Cette explication n’est pas une lubie de ma part. Tout d’abord parce que, comme je le disais en introduction, tous les arts asiatiques sont basés sur ce principe qui est la clé de voûte de la philosophie extrême orientale. Pour l’approfondir, je vous engage à lire l’excellent article de Guillaume Erard qui interroge à ce sujet Henry Kono, le dernier élève de O Senseï (Yin and Yang in motion). Ensuite, il ne s’agit que des thèmes de base de la circulation énergétique. L’application des 5 éléments, des 8 diagrammes du Yiking et bien d’autres grilles de lectures vont amener plus de subtilité à la compréhension du Tao.
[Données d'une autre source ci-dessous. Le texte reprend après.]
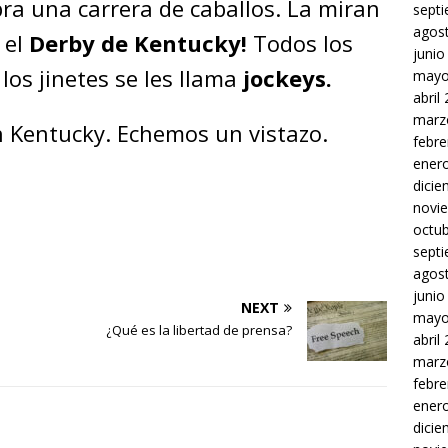
ra una carrera de caballos. La miran
sept
agos
 el
Derby de Kentucky!
Todos los
junio
 los jinetes se les llama
jockeys.
mayo
abril
marz
 Kentucky. Echemos un vistazo.
febre
ener
dici
novi
octu
sept
agos
junio
NEXT
mayo
¿Qué es la libertad de prensa?
abril
marz
febre
ener
dici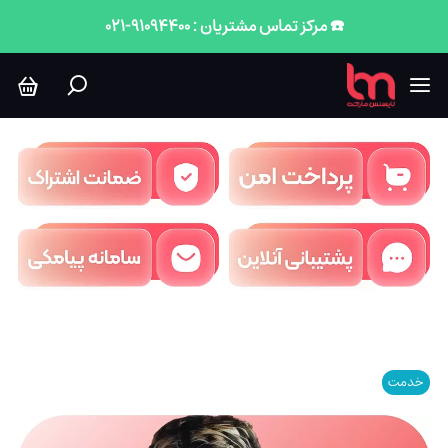
☎️ مرکز تماس مشتریان : 91094400-021
خدمت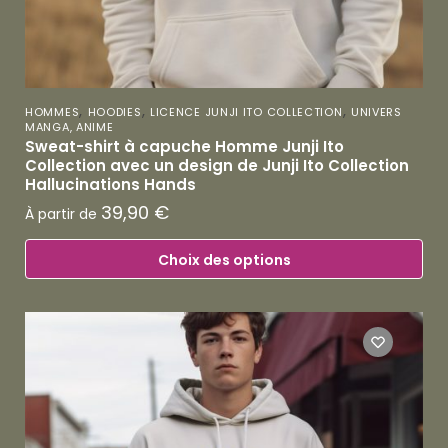
,
,
,
HOMMES
HOODIES
LICENCE JUNJI ITO COLLECTION
UNIVERS
MANGA, ANIME
Sweat-shirt à capuche Homme Junji Ito
Collection avec un design de Junji Ito Collection
Hallucinations Hands
39,90
€
À partir de
Choix des options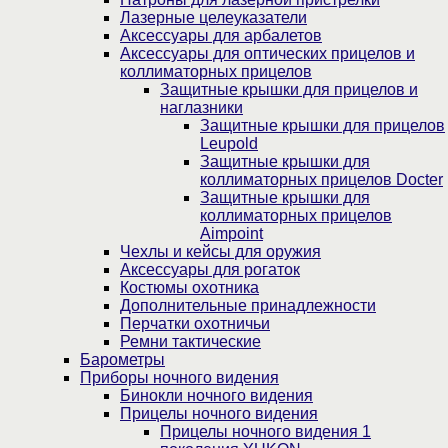
Лазерные целеуказатели
Аксессуары для арбалетов
Аксессуары для оптических прицелов и
коллиматорных прицелов
Защитные крышки для прицелов и
наглазники
Защитные крышки для прицелов
Leupold
Защитные крышки для
коллиматорных прицелов Docter
Защитные крышки для
коллиматорных прицелов
Aimpoint
Чехлы и кейсы для оружия
Аксессуары для рогаток
Костюмы охотника
Дополнительные принадлежности
Перчатки охотничьи
Ремни тактические
Барометры
Приборы ночного видения
Бинокли ночного видения
Прицелы ночного видения
Прицелы ночного видения 1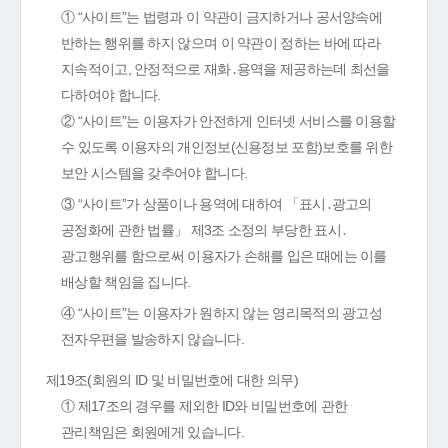
① “사이트”는 법령과 이 약관이 금지하거나 공서양속에
반하는 행위를 하지 않으며 이 약관이 정하는 바에 따라
지속적이고, 안정적으로 재화․용역을 제공하는데 최선을
다하여야 합니다.
② “사이트”는 이용자가 안전하게 인터넷 서비스를 이용할
수 있도록 이용자의 개인정보(신용정보 포함)보호를 위한
보안 시스템을 갖추어야 합니다.
③ “사이트”가 상품이나 용역에 대하여 「표시․광고의
공정화에 관한 법률」 제3조 소정의 부당한 표시․
광고행위를 함으로써 이용자가 손해를 입은 때에는 이를
배상할 책임을 집니다.
④ “사이트”는 이용자가 원하지 않는 영리목적의 광고성
전자우편을 발송하지 않습니다.
제19조(회원의 ID 및 비밀번호에 대한 의무)
① 제17조의 경우를 제외한 ID와 비밀번호에 관한
관리책임은 회원에게 있습니다.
Mais le symbole se suffit à lui-même pour comprendre l’essentiel de l'art d'O Senseï.
A la lumière de ces explications, vous allez pouvoir relire et revisiter toutes les techniques que vous connaissez. Plusieurs choses apparaissent alors. Que chaque technique recèle le début et la fin de l’aïki (l’union des énergies). Que les techniques les plus douces recèlent les possibilités les plus destructrices et inversement (principe Yin et Yang), car tout est dans tout. Que les techniques les plus efficaces sont celles réalisées à l’aide des forces centripètes-centrifuges et de leur harmonisation, du cercle et des variations d’intensité, les trois à la fois. Ces réalisations-là, rien ne peut les contrer. Enfin et surtout, toute la beauté technique de l’aïkido vous apparaitra et vous comprendrez qu’aucune technique définie par O Senseï n’est le fruit du hasard. Chacune d’entre elles a été longuement mûrie pour refléter les principes du mouvement énergétique.